FXstreet.com (Barcelona) - After what was an extremely busy week of economic releases and central bank monetary policy meetings, the EUR/USD finished the week up 87 pips at 1.3116. The price action remains extremely choppy with neither side being able to sustain any follow through for a substantial amount of time. Many analysts are now wondering whether or not the “risk on” mentality which was boosted by the better than expected US Jobs data will have any follow through going into upcoming week and how will it influence the foreign exchange market.

According to Kathy Lien of BK Asset Management, “Investors put on their rose colored glasses today and drove currencies and equities sharply higher on the back of stronger job growth in the month of April. At a time when other central banks like the ECB and BoJ are kick starting a new round of easing, the better than expected labor market report will keep the Fed comfortably on hold. The question now is whether the payroll driven rally in FX (and stocks) will last. With far less important data on the calendar next week, we think investors will remain optimistic.”

She went on to add, “The resilience of the euro continues to impress us. Despite the European Central Bank's rate cut on Thursday, the European Commission's downgraded GDP forecasts and stronger than expected U.S. data, the euro traded higher against the U.S. dollar. The 1.30 level continues to provide support for the currency pair and while the euro's reaction today is the classic V shaped reversal that we have grown accustomed to seeing after non-farm payrolls, the stark contrast between Eurozone and U.S. economic data along with the monetary policy bias of the ECB and Fed should have kept pressure on the euro. Nonetheless, as U.S. stocks rose to fresh record highs, the EUR/USD erased its post NFP losses.”

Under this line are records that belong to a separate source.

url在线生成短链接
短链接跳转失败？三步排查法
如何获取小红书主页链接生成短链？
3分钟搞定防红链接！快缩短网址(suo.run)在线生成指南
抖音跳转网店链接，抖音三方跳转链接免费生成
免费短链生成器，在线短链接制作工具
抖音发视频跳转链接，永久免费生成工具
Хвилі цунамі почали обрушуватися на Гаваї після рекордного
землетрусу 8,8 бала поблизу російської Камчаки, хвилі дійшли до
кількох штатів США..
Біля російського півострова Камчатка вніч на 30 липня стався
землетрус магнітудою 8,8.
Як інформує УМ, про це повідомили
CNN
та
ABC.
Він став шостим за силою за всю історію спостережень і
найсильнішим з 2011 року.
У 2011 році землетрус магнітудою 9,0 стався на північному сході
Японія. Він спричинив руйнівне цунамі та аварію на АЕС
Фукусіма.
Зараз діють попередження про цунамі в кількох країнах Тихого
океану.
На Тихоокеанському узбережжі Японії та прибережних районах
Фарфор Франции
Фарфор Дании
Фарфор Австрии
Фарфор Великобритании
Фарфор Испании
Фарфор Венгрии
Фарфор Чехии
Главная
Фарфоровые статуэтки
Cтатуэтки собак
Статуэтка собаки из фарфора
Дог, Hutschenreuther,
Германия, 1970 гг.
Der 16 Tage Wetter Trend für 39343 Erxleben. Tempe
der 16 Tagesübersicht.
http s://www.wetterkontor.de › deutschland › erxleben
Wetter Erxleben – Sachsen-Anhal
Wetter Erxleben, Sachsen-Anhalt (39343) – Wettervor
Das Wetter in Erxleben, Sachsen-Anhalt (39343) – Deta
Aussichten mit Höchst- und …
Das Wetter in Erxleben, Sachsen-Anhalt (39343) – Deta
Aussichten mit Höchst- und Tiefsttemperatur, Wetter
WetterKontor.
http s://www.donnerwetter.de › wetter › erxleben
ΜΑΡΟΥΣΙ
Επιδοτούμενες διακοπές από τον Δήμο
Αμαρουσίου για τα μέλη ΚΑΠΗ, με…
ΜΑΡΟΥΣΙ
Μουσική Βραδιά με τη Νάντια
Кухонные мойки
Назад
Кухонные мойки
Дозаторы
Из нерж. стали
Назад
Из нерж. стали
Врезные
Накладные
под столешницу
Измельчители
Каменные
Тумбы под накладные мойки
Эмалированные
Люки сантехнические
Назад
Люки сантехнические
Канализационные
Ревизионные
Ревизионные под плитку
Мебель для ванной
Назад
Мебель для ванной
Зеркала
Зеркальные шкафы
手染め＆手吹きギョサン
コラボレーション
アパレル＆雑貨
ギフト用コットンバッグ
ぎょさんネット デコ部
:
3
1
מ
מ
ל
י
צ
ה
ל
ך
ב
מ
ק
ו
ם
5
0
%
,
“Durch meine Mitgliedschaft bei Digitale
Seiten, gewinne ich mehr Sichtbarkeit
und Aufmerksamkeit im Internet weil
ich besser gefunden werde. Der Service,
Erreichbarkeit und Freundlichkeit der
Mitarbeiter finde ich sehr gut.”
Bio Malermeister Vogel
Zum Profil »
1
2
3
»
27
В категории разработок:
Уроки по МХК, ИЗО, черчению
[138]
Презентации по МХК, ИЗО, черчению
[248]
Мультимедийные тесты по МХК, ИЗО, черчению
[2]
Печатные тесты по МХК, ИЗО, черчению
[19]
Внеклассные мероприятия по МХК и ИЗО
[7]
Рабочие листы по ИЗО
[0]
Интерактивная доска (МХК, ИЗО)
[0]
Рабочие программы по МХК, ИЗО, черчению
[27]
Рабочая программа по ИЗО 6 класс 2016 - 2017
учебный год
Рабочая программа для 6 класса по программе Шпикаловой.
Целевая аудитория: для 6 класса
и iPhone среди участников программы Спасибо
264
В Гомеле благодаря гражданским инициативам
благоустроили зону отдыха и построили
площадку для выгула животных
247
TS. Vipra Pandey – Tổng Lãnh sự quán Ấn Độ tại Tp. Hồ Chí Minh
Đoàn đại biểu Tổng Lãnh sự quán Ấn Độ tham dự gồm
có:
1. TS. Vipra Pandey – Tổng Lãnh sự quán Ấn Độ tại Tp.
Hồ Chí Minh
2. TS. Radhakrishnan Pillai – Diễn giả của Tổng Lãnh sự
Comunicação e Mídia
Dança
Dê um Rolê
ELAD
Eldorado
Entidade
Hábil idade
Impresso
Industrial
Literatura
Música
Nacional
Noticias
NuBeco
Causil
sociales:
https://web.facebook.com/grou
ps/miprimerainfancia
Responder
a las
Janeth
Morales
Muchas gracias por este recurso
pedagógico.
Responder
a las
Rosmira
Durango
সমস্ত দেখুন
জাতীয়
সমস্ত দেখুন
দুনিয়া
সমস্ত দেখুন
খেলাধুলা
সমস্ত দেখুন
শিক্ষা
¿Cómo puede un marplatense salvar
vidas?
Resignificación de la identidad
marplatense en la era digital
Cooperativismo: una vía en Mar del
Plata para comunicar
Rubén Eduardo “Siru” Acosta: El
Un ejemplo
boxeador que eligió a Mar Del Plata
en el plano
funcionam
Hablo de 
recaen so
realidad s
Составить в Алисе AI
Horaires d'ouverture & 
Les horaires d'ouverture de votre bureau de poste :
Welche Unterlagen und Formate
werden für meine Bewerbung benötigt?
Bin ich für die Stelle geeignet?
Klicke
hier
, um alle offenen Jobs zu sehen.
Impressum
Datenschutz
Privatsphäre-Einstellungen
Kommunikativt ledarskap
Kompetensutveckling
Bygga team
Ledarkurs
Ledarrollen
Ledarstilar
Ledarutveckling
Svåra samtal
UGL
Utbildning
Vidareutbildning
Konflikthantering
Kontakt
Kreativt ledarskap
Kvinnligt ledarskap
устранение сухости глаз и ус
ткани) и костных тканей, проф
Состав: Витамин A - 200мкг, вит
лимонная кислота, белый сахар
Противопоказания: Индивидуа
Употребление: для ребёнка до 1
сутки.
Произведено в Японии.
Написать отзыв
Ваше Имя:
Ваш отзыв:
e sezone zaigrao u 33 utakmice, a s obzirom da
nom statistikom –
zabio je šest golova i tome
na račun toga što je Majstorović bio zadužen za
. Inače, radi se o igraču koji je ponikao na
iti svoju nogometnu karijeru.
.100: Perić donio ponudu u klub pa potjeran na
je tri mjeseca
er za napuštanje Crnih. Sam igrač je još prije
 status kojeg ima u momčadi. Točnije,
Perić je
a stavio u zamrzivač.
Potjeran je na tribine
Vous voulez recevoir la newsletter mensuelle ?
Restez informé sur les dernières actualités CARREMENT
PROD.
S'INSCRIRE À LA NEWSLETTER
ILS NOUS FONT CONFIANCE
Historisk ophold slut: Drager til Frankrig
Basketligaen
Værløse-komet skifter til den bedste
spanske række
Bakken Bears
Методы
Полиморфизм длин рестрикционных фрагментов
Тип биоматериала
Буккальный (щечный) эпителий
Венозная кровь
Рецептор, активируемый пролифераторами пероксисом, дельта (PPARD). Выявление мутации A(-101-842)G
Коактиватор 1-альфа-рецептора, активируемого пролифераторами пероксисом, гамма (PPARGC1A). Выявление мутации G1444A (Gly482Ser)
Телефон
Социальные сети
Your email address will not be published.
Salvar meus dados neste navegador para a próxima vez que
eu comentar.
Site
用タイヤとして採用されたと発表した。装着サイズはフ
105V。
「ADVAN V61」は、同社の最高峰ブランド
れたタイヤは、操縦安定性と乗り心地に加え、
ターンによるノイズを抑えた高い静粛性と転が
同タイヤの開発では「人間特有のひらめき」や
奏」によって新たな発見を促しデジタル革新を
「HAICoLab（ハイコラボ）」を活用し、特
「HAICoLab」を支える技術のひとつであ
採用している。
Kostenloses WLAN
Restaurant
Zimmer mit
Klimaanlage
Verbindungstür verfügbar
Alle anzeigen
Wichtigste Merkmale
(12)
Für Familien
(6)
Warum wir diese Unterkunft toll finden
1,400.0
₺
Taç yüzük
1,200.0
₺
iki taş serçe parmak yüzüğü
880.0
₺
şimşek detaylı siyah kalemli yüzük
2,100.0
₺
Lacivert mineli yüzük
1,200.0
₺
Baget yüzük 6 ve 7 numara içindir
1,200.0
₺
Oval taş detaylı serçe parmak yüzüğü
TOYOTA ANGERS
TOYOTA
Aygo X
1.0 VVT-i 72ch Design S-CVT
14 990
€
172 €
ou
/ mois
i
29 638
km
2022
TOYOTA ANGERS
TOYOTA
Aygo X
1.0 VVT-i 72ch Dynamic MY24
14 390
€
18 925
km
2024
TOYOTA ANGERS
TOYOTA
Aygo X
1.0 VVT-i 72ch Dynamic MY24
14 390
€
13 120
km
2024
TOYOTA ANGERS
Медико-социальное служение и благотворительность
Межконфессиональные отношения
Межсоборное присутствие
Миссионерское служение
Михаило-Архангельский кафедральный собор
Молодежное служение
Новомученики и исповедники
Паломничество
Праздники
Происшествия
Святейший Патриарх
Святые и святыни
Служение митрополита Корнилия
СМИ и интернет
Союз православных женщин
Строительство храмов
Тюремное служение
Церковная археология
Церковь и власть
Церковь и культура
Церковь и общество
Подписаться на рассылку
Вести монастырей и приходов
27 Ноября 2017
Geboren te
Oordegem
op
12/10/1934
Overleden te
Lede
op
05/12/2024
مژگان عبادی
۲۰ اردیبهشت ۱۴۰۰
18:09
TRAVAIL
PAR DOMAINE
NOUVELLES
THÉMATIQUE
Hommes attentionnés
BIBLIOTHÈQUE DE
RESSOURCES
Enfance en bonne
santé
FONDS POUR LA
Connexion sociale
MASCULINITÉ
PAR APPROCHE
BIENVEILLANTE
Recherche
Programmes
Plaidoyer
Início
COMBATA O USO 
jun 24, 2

Other analysts believe the US Jobs report was impressive, particularly when breaking down the job growth by sector. Furthermore, this chould be supportive of the US Dollar in coming sessions.

According to Kathleen Brooks of Forex.com, “Overall this is a solid report for a couple of reasons: 1, the sectors of the economy creating jobs are heavily focused on the consumer – the largest sector in the economy, and 2, the decline in the unemployment rate was not solely down to a decline in the labour force participation rate.”

She went on to add, “While 165K jobs growth is not stunning, the market is adjusting to the fact that the BLS massively under-estimated payrolls in recent months, the last two months’ of revisions have been +114k. So job growth, while not a rapid pace, is at least not as bad as we thought it was this time last month. This makes the possibility of an extension of QE3 less likely, although this data does not seal the deal on a tapering of purchases either. Thus, the dollar may be in recovery mode, Treasuries are likely to rise, but gains could be capped, in our view.”

So after all the economic releases, monetary policy meetings, and central bank comments on future policy, what are the charts saying? Well the over-all longer term technical picture remains similar to what it was last week at this time. However, breaking down the charts into shorter term time frames there are some levels worth noting.

According to Val Bednarik of FXStreet.com, “The EUR/USD starts the week slightly higher, trading above 1.3100 after Friday US employment figures up beat expectations and sent local share markets to fresh all time highs. Initial dollar gains were erased by high yielders demand, leaving the EUR/USD finally unchanged from pre news level. She went on to add, “The 4 hours chart maintains a negative tone, with indicators heading south below their midlines and 20 SMA capping the upside around 1.3140: renewed selling interest below 1.3100 should lead to more slides with 1.3000/40 then at sight for today. “

From a longer term technical perspective, the daily and weekly charts continue to give mixed signals. This confusing technical set up is most likely influencing market participants to get involved in other fx pairs where the trend is more clear such as the yen crosses. Furthermore, both short term moving averages and momentum indicators (rsi) remain in neutral technical set up on the weekly EUR/USD. Until the market can break out of the rent range between 1.3250 and 1.2950, expect conditions to remain choppy.